Estratto fornito
+ + + + +

Cristiano Ronaldo con il gol all’Andorra ha raggiunto quota 746 in carriera, senza ovviamente contare quelli giovanili, ma soprattutto avrebbe raggiunto un mito come Ferenc Puskas al quarto posto nella classifica marcatori di tutti i tempi, dietro a Josef Bican (805), Romario (772) e Pelé (767). Diciamo ‘avrebbe’ perché questa classifica, che dovrebbe essere oggettiva, è in realtà opinabilissima. Quante volte abbiamo sentito celebrare il millesimo gol di Pelé? Secondo la maggior parte dei celebranti un rigore in un Vasco da Gama-Santos del 1969.... E Friedenreich, con i suoi leggendari 1.329 gol, che cambiano nell’ordine delle centinaia a seconda delle fonti? Se non siamo d’accordo nemmeno su Pelé, che si è ritirato nel 1977, allora dovremmo avere l’accortezza di mettere un asterisco su tutto ciò che è stato, almeno in parte, realizzato al di fuori dell’epoca televisiva. A volte sottostimato, più spesso sovrastimato.
Detto questo, per una di quelle coincidenze che il calcio e la vita regalano il 12 novembre di 59 anni fa è una data storica nella carriera di Puskas. È infatti il giorno del suo esordio con la maglia della nazionale spagnola, a 6 anni dalla fuga dall’Ungheria del regime comunista. Una fuga che Puskas, all’epoca ventinovenne stella della Grande Ungheria campione olimpica 1952 e incredibilmente battuta dalla Germania Ovest nella finale mondiale del 1954 a Berna, pagò carissimo, perché per due anni rimase in un limbo di amichevoli ed esibizioni, con nessun club che poteva tesserarlo a causa dell’opposizione della federazione ungherese.

+ + + + +

Dati testuali estratti dalla pagina
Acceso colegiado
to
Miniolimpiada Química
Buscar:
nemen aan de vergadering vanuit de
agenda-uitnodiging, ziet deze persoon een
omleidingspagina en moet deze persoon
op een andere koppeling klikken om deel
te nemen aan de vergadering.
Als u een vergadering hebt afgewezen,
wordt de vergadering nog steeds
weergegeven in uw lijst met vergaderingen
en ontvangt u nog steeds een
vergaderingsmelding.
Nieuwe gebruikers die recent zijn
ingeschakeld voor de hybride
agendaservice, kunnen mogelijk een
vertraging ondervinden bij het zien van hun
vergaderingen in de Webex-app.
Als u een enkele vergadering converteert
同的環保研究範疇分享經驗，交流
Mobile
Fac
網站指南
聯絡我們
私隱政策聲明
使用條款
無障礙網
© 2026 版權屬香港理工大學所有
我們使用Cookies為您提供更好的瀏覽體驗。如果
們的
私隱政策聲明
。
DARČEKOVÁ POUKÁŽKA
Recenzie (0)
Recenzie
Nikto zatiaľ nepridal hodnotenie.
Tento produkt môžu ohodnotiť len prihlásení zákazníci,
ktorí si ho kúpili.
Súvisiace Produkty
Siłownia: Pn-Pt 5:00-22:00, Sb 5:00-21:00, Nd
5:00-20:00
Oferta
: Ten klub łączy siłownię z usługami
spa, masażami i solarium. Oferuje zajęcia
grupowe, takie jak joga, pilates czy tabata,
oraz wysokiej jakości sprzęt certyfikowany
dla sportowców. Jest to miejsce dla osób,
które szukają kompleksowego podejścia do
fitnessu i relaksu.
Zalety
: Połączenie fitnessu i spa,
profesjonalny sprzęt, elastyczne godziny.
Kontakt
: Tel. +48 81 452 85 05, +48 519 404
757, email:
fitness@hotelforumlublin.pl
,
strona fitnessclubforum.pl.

+ + + + +

Istruzioni
(1) Elenchi tutti i calciatori nominati nell'estratto su Ronaldo e Puskas.
(2) Riporti fedelmente il passo dell'estratto su Ronaldo e Puskas che va da "Detto questo, per" a "della federazione ungherese.".

Risposte numerate
(1) Cristiano Ronaldo, Ferenc Puskas, Josef Bican, Romario, Pelé, Friedenreich

(2)
Detto questo, per una di quelle coincidenze che il calcio e la vita regalano il 12 novembre di 59 anni fa è una data storica nella carriera di Puskas. È infatti il giorno del suo esordio con la maglia della nazionale spagnola, a 6 anni dalla fuga dall’Ungheria del regime comunista. Una fuga che Puskas, all’epoca ventinovenne stella della Grande Ungheria campione olimpica 1952 e incredibilmente battuta dalla Germania Ovest nella finale mondiale del 1954 a Berna, pagò carissimo, perché per due anni rimase in un limbo di amichevoli ed esibizioni, con nessun club che poteva tesserarlo a causa dell’opposizione della federazione ungherese.